Hey Spike, wadaya mean "You" Summit owners?? ;-P


----------



## Roospike (Nov 20, 2006)

Willhound said:
			
		

> Roospike said:
> 
> 
> 
> ...



 :lol: I wanted to be on the outside looking in when i said that.


----------



## Willhound (Nov 22, 2006)

I quite often get questions regarding overnight burn capabilities of my Summit, so I thought I'd log my typical experience. Here is a shot of the firebox at 11 P.M. last night. I've just stuffed the firebox as full as I could get it (8 splits of birch), let it char for about 10 minutes and I've just closed the damper right down before going to bed.
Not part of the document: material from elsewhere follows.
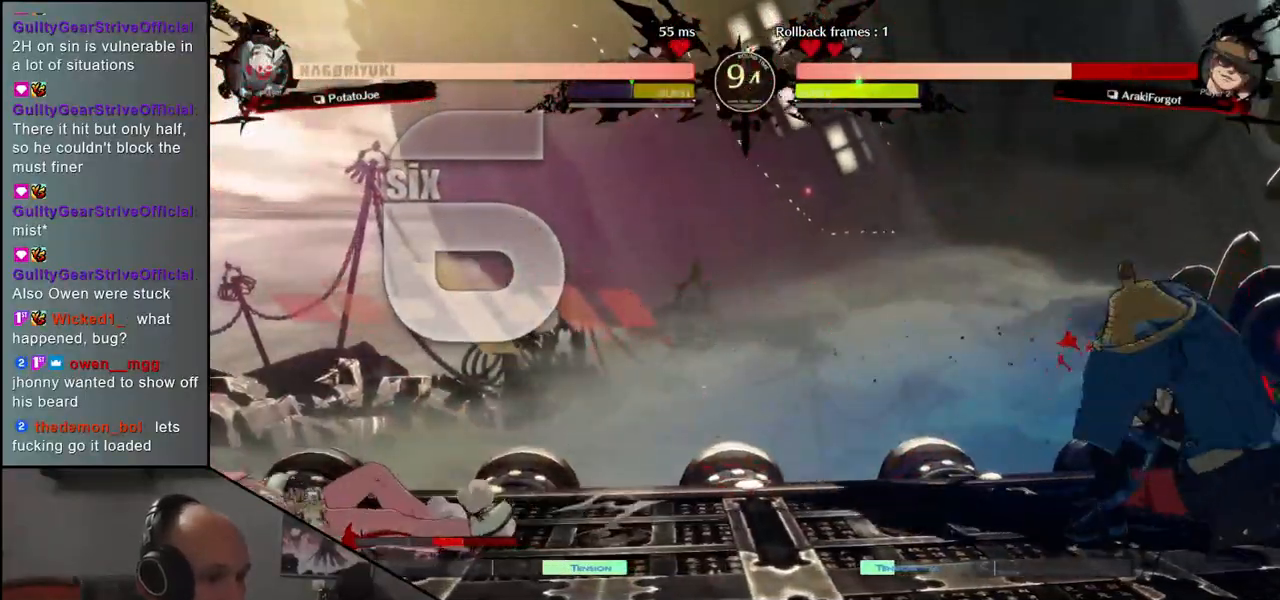
{"buttons": [], "left_stick": "left", "events": [[217, "left_stick", "right"], [267, "left_stick", "down-right"], [483, "left_stick", "left"]]}
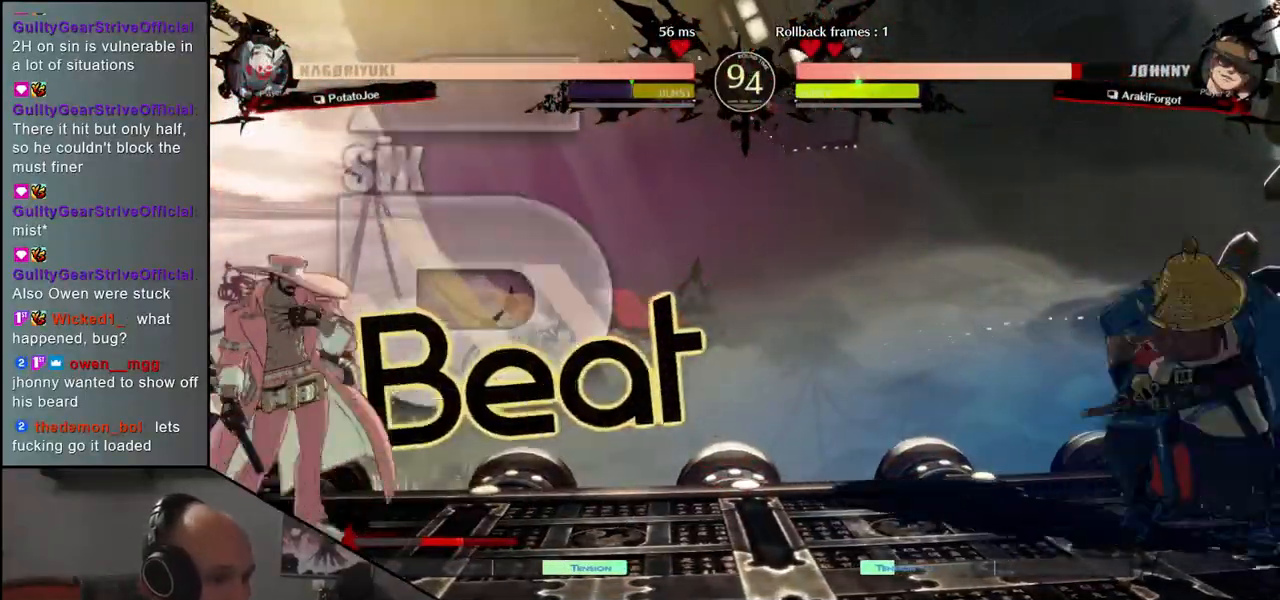
{"buttons": [], "left_stick": "center", "events": [[33, "CROSS", "down"], [100, "CROSS", "up"], [167, "left_stick", "center"], [317, "R1", "down"], [400, "R1", "up"]]}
Stove temp is about 550 and the temp in the main living area of the house is about 74F.


----------



## Willhound (Nov 22, 2006)

At 6:25 this morning, here is the massive coal bed still left. Temp of stove is about 370F and temp in main living area is about 72F. I should mention that normally I get upa and re-fill at around 7 or 7:30, just happened to be up earlier today.


----------



## Willhound (Nov 22, 2006)

I opened the damper up, didn't bother to rake the coals around (too lazy, no coffee yet) and threw in two splits on top of the coals. Here is what it looked like at 6:30.


----------



## Willhound (Nov 22, 2006)

At 6:45 I closed the damper back to half, secondary burn has just started to kick in and the stove temp is back up to 475 F. (actually, back to 500 as I post this) It is going to be warmer here today, so I will likely just let it simmer along all day like this.


----------